[Start of section]

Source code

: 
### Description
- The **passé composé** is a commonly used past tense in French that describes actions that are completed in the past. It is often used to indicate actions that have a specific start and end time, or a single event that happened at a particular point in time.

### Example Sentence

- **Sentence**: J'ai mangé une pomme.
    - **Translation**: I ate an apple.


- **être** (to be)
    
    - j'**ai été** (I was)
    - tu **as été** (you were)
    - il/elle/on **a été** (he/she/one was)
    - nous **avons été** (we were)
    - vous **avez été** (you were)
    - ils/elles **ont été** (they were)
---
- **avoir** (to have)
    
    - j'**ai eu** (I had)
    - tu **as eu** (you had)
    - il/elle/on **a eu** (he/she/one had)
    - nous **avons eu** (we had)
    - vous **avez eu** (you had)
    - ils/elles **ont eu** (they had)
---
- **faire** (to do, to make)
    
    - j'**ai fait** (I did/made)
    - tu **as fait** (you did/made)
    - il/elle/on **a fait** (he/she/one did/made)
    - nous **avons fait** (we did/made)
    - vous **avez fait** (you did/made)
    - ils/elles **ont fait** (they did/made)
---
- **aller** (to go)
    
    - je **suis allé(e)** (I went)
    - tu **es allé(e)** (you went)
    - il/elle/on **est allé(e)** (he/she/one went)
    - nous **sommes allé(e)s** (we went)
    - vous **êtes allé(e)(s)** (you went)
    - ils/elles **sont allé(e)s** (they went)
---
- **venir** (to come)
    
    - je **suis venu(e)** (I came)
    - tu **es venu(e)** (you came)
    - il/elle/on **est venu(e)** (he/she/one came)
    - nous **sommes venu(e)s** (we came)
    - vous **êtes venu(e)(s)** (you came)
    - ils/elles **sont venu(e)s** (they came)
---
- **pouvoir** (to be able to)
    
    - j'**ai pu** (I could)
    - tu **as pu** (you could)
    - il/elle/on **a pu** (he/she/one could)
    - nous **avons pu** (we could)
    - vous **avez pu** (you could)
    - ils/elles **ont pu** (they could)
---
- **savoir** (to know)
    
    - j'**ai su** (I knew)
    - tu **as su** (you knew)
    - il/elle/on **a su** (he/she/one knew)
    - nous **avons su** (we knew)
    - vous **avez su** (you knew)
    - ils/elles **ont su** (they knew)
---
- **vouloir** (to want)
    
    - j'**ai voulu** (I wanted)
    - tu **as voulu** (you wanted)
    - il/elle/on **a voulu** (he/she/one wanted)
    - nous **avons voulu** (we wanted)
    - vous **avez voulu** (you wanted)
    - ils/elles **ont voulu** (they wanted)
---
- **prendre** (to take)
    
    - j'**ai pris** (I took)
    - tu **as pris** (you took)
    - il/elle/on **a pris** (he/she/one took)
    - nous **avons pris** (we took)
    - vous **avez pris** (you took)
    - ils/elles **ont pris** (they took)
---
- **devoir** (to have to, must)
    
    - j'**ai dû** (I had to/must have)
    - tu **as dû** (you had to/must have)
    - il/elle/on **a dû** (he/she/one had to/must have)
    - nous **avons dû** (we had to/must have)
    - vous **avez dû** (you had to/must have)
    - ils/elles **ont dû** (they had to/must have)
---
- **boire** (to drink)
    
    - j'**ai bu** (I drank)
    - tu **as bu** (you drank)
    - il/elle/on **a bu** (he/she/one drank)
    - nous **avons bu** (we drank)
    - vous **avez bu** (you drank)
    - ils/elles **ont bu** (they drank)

[End of section]

> _Directions_:
Reproduce the source text of all the records above, line for line, with every character unchanged.

> _Exercise result_:
Source code

: 
### Description
- The **passé composé** is a commonly used past tense in French that describes actions that are completed in the past. It is often used to indicate actions that have a specific start and end time, or a single event that happened at a particular point in time.

### Example Sentence

- **Sentence**: J'ai mangé une pomme.
    - **Translation**: I ate an apple.


- **être** (to be)
    
    - j'**ai été** (I was)
    - tu **as été** (you were)
    - il/elle/on **a été** (he/she/one was)
    - nous **avons été** (we were)
    - vous **avez été** (you were)
    - ils/elles **ont été** (they were)
---
- **avoir** (to have)
    
    - j'**ai eu** (I had)
    - tu **as eu** (you had)
    - il/elle/on **a eu** (he/she/one had)
    - nous **avons eu** (we had)
    - vous **avez eu** (you had)
    - ils/elles **ont eu** (they had)
---
- **faire** (to do, to make)
    
    - j'**ai fait** (I did/made)
    - tu **as fait** (you did/made)
    - il/elle/on **a fait** (he/she/one did/made)
    - nous **avons fait** (we did/made)
    - vous **avez fait** (you did/made)
    - ils/elles **ont fait** (they did/made)
---
- **aller** (to go)
    
    - je **suis allé(e)** (I went)
    - tu **es allé(e)** (you went)
    - il/elle/on **est allé(e)** (he/she/one went)
    - nous **sommes allé(e)s** (we went)
    - vous **êtes allé(e)(s)** (you went)
    - ils/elles **sont allé(e)s** (they went)
---
- **venir** (to come)
    
    - je **suis venu(e)** (I came)
    - tu **es venu(e)** (you came)
    - il/elle/on **est venu(e)** (he/she/one came)
    - nous **sommes venu(e)s** (we came)
    - vous **êtes venu(e)(s)** (you came)
    - ils/elles **sont venu(e)s** (they came)
---
- **pouvoir** (to be able to)
    
    - j'**ai pu** (I could)
    - tu **as pu** (you could)
    - il/elle/on **a pu** (he/she/one could)
    - nous **avons pu** (we could)
    - vous **avez pu** (you could)
    - ils/elles **ont pu** (they could)
---
- **savoir** (to know)
    
    - j'**ai su** (I knew)
    - tu **as su** (you knew)
    - il/elle/on **a su** (he/she/one knew)
    - nous **avons su** (we knew)
    - vous **avez su** (you knew)
    - ils/elles **ont su** (they knew)
---
- **vouloir** (to want)
    
    - j'**ai voulu** (I wanted)
    - tu **as voulu** (you wanted)
    - il/elle/on **a voulu** (he/she/one wanted)
    - nous **avons voulu** (we wanted)
    - vous **avez voulu** (you wanted)
    - ils/elles **ont voulu** (they wanted)
---
- **prendre** (to take)
    
    - j'**ai pris** (I took)
    - tu **as pris** (you took)
    - il/elle/on **a pris** (he/she/one took)
    - nous **avons pris** (we took)
    - vous **avez pris** (you took)
    - ils/elles **ont pris** (they took)
---
- **devoir** (to have to, must)
    
    - j'**ai dû** (I had to/must have)
    - tu **as dû** (you had to/must have)
    - il/elle/on **a dû** (he/she/one had to/must have)
    - nous **avons dû** (we had to/must have)
    - vous **avez dû** (you had to/must have)
    - ils/elles **ont dû** (they had to/must have)
---
- **boire** (to drink)
    
    - j'**ai bu** (I drank)
    - tu **as bu** (you drank)
    - il/elle/on **a bu** (he/she/one drank)
    - nous **avons bu** (we drank)
    - vous **avez bu** (you drank)
    - ils/elles **ont bu** (they drank)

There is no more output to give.